* _Given text_

KodyWallice
Member
- Joined
- May 7, 2021
- Messages
- 129
- Reaction Score
- 1
- Points
- 23
- #1
One of the most critical aspects of owning and operating a large online web discussion board is technical SEO. While many website owners out there like to say things like, "Hey, this software handles SEO great right out of the box", they'd be wrong. I'm not sure I've ever seen any piece of web software handle SEO perfectly right out of the box. There's always something that needs to be done. Unless it comes with a fully tested for success robots.txt, you'll need to do some work. And that work often includes blocking pages that don't need to be crawled.

* _Dataset extract_
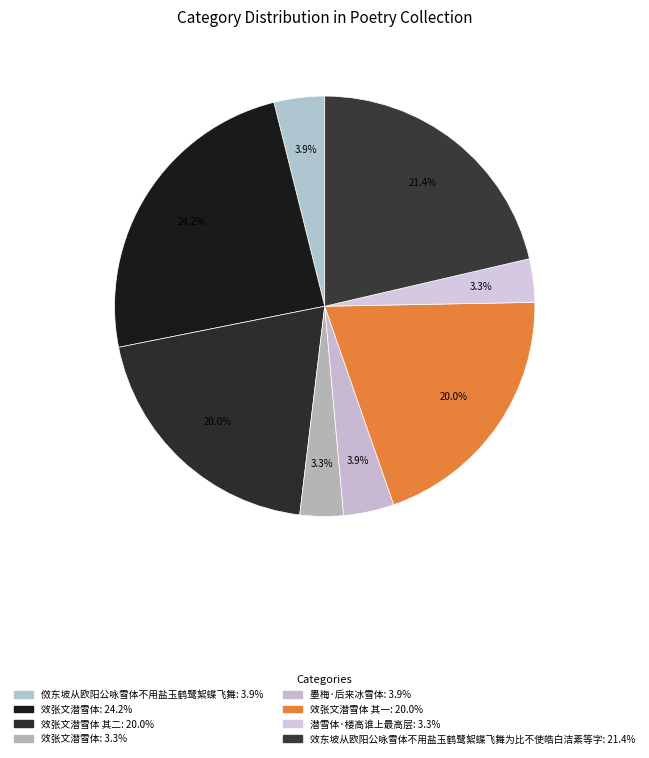

Count the number of slices in the pie.

8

* _Work instructions_
1 - In the forum post on technical SEO, what does the needed work often include?
2 - Please copy the forum post on technical SEO word for word, from "KodyWallice" up to and including "to be crawled.".

* _Numbered answers_
1 - Blocking pages that don't need to be crawled.

2 -
KodyWallice
Member
- Joined
- May 7, 2021
- Messages
- 129
- Reaction Score
- 1
- Points
- 23
- #1
One of the most critical aspects of owning and operating a large online web discussion board is technical SEO. While many website owners out there like to say things like, "Hey, this software handles SEO great right out of the box", they'd be wrong. I'm not sure I've ever seen any piece of web software handle SEO perfectly right out of the box. There's always something that needs to be done. Unless it comes with a fully tested for success robots.txt, you'll need to do some work. And that work often includes blocking pages that don't need to be crawled.